**TEXT**
────────────────────────────────────────
Is the consistent decline in fish stocks worldwide because a lack of knowledge about the actual numbers of species in the ocean or are people ignoring the signs of fish depletion to protect a $70 billion dollar industry that creates 200 million jobs worldwide? According to the United Nations Food and Agriculture Organization, more than half the world's major fishing areas are in serious decline. In 2006 a group of ecologists and economist s went as far as to say that "the world will run out of seafood by 2048 if steep declines in marine species continue at current rates."(Eilperin; Trumball).
Researchers have analyzed areas were fishing stocks have reached record low numbers and fishing had to be closed down completely and they found that, over the course of five years, numbers of species had rebounded by twenty-three Farmed fish have also helped play a role in meeting seafood demand worldwide, however, farmed fish cannot feed the billion people world wide who depend on seafood as their main source of animal protein. (Eilperin).
Could it be that we have reached the end of the line for commercial fishing and fish stocks have become so depleted world wide that they will never fully rebound, can this multi-billion dollar industry afford to shut down or would it lead to even more of an economic crisis? Can we just continue to fish the way that we have in order to keep millions of people employed and hope that this problem will work itself out naturally? The research is there and people are now realizing what a valuable resource seafood is, and if this resources runs out, the world will be in serious trouble. Researchers across the world are coming together in order to find a solution to the problem. The biggest obstacle is that nearly 70 percent of the earth is water. With so much water is it even possible for people to get accurate counts on fish species and numbers? Species that have seen serious decline in numbers are Blue Fin Tuna, Alaskan Cod, and even closer to home, all species of Salmon from Canada right here in the Puget Sound.
────────────────────────────────────────
**INFORMATION SHOWN**
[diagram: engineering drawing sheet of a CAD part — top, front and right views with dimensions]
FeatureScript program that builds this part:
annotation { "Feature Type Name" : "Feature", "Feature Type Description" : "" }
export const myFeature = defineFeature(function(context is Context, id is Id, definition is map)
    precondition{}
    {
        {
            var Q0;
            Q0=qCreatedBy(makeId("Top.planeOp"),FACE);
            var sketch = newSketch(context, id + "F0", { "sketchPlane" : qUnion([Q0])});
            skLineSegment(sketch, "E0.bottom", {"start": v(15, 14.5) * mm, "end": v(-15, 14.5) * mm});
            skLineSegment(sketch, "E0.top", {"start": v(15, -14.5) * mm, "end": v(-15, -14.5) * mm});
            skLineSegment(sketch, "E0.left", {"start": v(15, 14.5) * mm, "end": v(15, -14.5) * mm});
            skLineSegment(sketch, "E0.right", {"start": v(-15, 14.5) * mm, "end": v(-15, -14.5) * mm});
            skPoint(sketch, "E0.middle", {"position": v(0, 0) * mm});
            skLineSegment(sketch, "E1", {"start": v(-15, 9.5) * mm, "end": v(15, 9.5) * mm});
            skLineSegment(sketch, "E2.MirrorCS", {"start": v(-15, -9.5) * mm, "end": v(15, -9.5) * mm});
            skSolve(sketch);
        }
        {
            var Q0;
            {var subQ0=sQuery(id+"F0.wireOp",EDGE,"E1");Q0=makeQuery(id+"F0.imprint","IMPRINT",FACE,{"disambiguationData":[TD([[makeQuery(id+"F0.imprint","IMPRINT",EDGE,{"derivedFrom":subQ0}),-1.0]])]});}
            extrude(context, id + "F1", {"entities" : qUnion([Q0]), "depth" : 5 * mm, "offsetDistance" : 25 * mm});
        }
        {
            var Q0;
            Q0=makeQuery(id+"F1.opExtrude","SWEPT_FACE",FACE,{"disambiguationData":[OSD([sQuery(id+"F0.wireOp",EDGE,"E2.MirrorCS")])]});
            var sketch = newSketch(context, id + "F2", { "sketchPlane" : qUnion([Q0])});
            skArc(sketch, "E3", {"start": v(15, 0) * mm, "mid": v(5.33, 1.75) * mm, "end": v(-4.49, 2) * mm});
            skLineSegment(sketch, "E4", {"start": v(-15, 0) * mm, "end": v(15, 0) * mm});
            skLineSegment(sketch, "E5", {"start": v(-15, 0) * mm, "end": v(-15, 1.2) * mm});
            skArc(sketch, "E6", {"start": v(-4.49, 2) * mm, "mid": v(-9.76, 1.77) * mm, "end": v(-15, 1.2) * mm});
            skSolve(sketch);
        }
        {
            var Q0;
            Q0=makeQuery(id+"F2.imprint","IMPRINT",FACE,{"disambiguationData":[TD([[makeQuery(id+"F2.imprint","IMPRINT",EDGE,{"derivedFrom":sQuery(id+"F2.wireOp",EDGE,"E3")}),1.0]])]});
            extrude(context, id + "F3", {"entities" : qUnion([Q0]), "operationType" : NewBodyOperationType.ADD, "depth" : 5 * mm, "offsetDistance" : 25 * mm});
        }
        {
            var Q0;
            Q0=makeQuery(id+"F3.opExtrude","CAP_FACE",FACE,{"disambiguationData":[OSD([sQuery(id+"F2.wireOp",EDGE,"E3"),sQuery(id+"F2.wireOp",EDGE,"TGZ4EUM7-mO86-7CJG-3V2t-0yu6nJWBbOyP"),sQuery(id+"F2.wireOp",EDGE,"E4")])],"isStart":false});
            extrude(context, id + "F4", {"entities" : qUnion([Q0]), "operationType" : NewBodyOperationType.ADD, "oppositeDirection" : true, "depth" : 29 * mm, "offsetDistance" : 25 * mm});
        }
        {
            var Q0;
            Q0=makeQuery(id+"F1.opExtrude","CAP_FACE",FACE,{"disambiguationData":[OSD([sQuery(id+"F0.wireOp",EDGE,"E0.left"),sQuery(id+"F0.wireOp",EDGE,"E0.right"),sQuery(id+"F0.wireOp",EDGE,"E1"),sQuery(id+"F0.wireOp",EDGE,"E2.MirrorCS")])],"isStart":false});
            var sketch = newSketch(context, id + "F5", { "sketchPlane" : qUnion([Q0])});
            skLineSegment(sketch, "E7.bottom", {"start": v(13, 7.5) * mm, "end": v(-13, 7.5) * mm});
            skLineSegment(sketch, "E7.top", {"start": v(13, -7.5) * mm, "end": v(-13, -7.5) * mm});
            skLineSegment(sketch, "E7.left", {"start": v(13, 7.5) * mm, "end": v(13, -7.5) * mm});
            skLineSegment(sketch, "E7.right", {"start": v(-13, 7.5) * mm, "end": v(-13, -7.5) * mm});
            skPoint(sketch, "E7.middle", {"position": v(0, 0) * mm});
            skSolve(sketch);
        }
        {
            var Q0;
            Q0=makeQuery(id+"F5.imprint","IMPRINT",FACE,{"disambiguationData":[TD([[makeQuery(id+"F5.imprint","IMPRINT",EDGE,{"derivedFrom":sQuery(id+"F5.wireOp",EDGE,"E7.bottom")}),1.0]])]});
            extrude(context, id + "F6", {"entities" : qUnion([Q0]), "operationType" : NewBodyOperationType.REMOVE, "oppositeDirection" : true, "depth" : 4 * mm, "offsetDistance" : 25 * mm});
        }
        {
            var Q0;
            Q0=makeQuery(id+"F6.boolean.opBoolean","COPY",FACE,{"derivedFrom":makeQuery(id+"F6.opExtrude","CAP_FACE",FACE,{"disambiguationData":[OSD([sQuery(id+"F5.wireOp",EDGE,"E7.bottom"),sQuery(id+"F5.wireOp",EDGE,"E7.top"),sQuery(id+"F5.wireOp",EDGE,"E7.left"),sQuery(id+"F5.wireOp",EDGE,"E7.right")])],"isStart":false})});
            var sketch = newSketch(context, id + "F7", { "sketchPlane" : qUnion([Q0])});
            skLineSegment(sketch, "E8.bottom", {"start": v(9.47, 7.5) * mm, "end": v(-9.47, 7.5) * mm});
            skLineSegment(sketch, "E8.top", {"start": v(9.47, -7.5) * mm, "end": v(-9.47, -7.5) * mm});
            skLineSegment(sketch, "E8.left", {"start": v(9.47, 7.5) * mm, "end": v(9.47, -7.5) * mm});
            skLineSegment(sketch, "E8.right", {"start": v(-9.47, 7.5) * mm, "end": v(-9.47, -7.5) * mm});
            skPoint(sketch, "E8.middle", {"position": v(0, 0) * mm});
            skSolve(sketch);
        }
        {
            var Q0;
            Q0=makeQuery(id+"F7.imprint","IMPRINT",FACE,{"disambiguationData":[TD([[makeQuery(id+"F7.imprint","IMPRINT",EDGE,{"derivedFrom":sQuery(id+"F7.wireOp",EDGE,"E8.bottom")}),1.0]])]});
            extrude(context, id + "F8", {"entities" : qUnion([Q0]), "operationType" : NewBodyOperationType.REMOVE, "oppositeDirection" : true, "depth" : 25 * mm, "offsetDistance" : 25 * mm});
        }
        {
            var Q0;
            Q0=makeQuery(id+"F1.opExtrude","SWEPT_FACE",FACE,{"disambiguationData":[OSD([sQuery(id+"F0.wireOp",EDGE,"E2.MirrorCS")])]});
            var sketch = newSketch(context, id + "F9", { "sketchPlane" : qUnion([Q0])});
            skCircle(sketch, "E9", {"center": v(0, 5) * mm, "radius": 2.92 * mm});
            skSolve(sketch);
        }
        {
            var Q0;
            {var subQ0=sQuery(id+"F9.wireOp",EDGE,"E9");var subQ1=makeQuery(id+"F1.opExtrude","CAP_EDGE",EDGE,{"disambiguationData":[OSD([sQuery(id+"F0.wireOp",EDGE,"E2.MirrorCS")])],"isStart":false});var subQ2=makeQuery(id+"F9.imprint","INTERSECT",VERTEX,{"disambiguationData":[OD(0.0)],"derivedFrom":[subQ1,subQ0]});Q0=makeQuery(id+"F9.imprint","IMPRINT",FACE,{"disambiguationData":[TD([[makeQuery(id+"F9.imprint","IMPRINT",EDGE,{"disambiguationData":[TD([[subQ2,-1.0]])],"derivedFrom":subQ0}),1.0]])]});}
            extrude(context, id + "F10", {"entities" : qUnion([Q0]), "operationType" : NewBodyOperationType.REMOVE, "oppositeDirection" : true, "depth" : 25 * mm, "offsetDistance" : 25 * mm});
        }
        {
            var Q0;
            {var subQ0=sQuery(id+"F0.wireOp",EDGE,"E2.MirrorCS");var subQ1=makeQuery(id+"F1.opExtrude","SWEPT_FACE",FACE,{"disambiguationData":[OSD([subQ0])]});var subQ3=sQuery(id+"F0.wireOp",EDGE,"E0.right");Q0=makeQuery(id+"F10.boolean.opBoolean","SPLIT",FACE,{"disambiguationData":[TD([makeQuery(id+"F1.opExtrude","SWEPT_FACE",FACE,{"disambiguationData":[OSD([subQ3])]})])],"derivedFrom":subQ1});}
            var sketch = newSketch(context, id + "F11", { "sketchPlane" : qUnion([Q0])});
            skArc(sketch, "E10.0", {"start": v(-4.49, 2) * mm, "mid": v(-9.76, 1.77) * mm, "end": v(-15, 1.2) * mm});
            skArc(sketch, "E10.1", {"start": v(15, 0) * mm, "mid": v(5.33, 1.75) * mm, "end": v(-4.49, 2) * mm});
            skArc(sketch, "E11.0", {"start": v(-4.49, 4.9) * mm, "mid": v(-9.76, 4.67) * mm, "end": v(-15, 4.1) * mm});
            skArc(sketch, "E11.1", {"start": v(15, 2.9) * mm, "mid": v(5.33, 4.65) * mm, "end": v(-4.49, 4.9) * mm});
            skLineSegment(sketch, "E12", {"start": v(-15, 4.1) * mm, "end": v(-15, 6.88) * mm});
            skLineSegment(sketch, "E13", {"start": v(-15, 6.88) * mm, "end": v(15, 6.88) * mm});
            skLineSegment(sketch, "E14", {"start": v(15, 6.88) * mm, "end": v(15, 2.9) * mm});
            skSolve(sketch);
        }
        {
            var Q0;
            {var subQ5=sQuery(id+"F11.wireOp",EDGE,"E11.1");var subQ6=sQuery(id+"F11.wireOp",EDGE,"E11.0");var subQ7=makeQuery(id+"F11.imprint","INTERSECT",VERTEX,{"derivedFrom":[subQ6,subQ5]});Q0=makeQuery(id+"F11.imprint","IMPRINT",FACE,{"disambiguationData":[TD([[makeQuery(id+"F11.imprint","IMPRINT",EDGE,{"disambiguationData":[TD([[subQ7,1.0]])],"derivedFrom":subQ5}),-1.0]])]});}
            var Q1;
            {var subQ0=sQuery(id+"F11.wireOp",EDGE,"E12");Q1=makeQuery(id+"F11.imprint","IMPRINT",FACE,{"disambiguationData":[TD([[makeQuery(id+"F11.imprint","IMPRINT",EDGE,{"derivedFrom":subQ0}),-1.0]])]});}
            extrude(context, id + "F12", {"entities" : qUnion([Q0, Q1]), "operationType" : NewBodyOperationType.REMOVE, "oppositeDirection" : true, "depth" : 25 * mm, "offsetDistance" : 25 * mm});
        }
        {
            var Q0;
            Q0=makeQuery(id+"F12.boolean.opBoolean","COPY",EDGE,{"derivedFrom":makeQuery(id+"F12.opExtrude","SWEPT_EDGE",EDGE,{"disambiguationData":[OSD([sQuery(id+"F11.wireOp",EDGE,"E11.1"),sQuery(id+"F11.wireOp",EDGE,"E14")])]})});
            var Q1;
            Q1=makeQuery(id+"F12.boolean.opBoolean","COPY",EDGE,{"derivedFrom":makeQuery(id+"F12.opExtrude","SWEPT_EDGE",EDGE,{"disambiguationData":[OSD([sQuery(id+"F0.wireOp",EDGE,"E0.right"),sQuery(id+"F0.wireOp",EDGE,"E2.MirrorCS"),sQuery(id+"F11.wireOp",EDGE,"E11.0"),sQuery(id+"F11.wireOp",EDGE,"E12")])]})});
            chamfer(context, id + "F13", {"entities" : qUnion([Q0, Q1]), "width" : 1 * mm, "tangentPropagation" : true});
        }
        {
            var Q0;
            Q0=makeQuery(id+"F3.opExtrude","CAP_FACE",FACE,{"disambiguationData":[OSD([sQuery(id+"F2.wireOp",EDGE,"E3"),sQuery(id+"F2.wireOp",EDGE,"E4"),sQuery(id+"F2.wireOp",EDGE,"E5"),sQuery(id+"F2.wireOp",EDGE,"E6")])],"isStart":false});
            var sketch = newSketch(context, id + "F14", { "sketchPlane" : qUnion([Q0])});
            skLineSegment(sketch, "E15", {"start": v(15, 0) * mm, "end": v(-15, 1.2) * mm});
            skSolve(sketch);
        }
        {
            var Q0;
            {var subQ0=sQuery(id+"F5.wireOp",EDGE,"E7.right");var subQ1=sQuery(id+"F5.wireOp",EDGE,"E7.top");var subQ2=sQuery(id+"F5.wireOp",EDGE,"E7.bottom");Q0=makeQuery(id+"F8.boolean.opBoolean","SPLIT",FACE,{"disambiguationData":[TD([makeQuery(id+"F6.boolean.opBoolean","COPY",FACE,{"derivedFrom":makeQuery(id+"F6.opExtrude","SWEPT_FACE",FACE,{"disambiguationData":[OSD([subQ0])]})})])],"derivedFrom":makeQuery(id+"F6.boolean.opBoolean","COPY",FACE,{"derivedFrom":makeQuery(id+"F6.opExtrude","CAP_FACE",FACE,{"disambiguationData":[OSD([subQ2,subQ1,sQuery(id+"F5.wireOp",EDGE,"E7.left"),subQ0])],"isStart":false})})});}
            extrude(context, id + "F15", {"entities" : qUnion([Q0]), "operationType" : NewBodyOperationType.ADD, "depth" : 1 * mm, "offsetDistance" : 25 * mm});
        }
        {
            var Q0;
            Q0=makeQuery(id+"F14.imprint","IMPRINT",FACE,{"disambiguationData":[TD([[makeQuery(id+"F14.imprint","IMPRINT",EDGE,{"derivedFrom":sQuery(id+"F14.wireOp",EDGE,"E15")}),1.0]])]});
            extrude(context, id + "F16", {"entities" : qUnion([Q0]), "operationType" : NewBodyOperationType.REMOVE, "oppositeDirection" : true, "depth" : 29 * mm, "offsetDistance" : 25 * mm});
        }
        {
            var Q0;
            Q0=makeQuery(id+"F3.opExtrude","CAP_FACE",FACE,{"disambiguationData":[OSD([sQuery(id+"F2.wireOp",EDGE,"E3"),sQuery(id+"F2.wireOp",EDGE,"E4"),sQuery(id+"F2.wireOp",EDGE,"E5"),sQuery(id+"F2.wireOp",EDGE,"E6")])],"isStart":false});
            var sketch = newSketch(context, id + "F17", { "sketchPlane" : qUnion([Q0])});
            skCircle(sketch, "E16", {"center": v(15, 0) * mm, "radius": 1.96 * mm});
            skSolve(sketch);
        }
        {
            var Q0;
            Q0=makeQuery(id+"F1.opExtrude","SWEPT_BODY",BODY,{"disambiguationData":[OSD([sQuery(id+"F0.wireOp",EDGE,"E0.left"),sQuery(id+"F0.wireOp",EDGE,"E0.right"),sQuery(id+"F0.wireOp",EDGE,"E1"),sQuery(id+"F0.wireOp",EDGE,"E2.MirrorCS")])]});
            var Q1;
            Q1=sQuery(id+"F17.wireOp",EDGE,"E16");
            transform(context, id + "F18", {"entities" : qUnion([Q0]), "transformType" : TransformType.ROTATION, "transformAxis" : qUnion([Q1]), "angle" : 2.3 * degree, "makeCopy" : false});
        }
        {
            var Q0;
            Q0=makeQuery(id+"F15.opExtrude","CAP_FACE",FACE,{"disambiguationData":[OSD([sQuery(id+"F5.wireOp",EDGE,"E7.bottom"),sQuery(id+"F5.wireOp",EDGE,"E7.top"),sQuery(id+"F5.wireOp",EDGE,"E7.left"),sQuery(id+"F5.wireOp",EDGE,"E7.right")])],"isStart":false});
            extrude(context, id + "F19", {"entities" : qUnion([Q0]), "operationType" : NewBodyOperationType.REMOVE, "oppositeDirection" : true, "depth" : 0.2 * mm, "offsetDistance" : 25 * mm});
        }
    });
────────────────────────────────────────
**WHAT IS NEEDED**
Reproduce the entire text on declining fish stocks above, word for word and with nothing changed.

**WRITTEN SOLUTION**
Is the consistent decline in fish stocks worldwide because a lack of knowledge about the actual numbers of species in the ocean or are people ignoring the signs of fish depletion to protect a $70 billion dollar industry that creates 200 million jobs worldwide? According to the United Nations Food and Agriculture Organization, more than half the world's major fishing areas are in serious decline. In 2006 a group of ecologists and economist s went as far as to say that "the world will run out of seafood by 2048 if steep declines in marine species continue at current rates."(Eilperin; Trumball).
Researchers have analyzed areas were fishing stocks have reached record low numbers and fishing had to be closed down completely and they found that, over the course of five years, numbers of species had rebounded by twenty-three Farmed fish have also helped play a role in meeting seafood demand worldwide, however, farmed fish cannot feed the billion people world wide who depend on seafood as their main source of animal protein. (Eilperin).
Could it be that we have reached the end of the line for commercial fishing and fish stocks have become so depleted world wide that they will never fully rebound, can this multi-billion dollar industry afford to shut down or would it lead to even more of an economic crisis? Can we just continue to fish the way that we have in order to keep millions of people employed and hope that this problem will work itself out naturally? The research is there and people are now realizing what a valuable resource seafood is, and if this resources runs out, the world will be in serious trouble. Researchers across the world are coming together in order to find a solution to the problem. The biggest obstacle is that nearly 70 percent of the earth is water. With so much water is it even possible for people to get accurate counts on fish species and numbers? Species that have seen serious decline in numbers are Blue Fin Tuna, Alaskan Cod, and even closer to home, all species of Salmon from Canada right here in the Puget Sound.